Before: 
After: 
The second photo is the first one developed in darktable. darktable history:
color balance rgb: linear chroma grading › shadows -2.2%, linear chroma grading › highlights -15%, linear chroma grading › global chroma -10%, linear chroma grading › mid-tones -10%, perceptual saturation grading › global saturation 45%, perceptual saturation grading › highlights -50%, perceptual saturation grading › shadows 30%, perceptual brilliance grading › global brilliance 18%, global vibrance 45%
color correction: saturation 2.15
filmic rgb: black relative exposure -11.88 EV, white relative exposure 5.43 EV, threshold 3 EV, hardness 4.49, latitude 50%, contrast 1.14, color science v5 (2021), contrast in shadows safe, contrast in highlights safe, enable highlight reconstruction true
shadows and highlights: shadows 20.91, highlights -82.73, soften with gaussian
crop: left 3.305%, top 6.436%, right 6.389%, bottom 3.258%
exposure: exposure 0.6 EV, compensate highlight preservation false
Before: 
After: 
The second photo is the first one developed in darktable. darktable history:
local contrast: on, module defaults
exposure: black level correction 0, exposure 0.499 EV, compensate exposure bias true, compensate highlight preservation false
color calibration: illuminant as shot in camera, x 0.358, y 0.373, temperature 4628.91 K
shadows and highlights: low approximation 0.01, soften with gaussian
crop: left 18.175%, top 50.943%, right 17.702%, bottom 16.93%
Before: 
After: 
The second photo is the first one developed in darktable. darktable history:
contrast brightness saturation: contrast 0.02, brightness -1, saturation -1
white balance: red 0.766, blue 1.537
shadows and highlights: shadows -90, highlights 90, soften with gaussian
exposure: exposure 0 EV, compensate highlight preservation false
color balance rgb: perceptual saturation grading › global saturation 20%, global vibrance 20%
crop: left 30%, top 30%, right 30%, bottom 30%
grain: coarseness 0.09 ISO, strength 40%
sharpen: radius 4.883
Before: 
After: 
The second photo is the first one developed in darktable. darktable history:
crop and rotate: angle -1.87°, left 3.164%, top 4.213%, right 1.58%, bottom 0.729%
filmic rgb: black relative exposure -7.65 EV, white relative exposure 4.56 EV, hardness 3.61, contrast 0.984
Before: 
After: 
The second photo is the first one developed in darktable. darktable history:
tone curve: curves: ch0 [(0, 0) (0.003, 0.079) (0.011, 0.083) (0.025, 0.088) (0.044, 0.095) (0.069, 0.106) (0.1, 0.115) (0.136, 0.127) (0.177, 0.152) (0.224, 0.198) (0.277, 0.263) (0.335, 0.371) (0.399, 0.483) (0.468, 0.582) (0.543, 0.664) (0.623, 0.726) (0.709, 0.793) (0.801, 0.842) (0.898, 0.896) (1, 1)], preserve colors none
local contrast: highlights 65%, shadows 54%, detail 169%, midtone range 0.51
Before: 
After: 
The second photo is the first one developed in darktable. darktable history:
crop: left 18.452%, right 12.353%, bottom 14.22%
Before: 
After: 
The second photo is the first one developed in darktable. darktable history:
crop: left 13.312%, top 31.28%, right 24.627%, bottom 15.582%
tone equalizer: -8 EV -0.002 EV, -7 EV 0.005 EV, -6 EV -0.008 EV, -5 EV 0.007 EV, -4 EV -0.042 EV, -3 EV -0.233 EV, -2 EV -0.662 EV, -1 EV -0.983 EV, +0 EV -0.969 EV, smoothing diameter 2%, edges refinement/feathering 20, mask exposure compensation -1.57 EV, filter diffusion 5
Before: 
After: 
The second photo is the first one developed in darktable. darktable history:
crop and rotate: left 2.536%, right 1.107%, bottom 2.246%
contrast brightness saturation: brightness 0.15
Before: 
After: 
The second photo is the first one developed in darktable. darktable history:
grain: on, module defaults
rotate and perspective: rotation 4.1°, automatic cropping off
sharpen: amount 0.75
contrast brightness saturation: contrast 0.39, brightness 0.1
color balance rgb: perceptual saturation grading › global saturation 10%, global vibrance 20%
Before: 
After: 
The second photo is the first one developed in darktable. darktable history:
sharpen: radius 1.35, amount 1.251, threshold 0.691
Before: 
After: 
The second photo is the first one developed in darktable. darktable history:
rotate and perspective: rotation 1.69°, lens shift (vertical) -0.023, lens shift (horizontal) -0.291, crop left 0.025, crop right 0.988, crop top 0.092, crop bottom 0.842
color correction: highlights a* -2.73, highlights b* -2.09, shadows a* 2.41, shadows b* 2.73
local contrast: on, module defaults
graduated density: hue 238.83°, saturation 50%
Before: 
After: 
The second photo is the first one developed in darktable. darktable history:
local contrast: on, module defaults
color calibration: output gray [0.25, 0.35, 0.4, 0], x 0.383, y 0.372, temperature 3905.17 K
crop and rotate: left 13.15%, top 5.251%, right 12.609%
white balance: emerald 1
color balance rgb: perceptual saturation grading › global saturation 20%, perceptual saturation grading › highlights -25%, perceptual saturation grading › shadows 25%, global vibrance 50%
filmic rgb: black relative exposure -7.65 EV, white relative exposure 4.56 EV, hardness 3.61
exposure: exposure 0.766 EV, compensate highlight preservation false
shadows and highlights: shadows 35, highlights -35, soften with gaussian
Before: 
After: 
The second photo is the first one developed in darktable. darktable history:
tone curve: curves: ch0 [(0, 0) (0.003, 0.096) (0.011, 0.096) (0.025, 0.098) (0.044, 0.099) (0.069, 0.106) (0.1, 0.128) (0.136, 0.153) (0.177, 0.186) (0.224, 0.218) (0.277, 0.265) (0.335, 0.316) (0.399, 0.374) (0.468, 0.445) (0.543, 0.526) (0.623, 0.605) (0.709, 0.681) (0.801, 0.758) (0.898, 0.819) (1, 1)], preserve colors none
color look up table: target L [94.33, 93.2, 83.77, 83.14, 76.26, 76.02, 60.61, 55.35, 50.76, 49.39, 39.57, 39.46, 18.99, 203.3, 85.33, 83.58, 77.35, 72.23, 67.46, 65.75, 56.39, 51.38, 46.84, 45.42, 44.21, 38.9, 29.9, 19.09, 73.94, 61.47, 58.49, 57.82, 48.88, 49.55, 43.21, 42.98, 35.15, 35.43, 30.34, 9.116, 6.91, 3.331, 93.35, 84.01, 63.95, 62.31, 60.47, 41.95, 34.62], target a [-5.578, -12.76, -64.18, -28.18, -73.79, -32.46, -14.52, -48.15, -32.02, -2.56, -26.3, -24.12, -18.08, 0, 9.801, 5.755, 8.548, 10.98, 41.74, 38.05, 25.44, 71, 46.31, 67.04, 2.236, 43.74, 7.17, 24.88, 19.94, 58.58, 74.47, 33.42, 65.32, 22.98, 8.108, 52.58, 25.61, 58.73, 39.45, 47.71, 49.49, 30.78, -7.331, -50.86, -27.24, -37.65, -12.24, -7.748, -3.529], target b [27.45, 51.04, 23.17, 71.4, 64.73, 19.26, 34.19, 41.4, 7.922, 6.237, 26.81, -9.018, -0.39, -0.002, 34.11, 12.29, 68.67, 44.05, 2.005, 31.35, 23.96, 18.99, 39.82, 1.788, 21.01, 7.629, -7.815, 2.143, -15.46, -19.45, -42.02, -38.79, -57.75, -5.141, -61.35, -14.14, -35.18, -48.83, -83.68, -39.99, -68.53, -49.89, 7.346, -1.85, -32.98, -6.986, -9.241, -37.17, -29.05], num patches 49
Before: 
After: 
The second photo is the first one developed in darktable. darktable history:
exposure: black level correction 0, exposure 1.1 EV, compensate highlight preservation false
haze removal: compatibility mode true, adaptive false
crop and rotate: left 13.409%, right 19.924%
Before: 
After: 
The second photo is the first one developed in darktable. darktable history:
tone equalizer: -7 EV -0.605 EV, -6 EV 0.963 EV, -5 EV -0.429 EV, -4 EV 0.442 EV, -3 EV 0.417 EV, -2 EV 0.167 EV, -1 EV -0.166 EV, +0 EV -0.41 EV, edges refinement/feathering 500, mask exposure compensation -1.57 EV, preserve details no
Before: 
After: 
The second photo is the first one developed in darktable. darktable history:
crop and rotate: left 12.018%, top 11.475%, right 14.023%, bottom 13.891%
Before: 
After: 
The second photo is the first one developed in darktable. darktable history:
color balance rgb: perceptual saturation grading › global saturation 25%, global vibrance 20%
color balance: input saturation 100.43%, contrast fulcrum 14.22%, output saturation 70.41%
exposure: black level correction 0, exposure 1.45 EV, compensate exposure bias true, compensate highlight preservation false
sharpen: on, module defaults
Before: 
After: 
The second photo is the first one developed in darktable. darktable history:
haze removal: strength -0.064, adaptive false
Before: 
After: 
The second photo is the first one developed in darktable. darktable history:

**Exercise instructions**
Reproduce everything from the start of the records down to and including the line that contains "color correction: saturation 2.15".

**Result of this task**
Before: 
After: 
The second photo is the first one developed in darktable. darktable history:
color balance rgb: linear chroma grading › shadows -2.2%, linear chroma grading › highlights -15%, linear chroma grading › global chroma -10%, linear chroma grading › mid-tones -10%, perceptual saturation grading › global saturation 45%, perceptual saturation grading › highlights -50%, perceptual saturation grading › shadows 30%, perceptual brilliance grading › global brilliance 18%, global vibrance 45%
color correction: saturation 2.15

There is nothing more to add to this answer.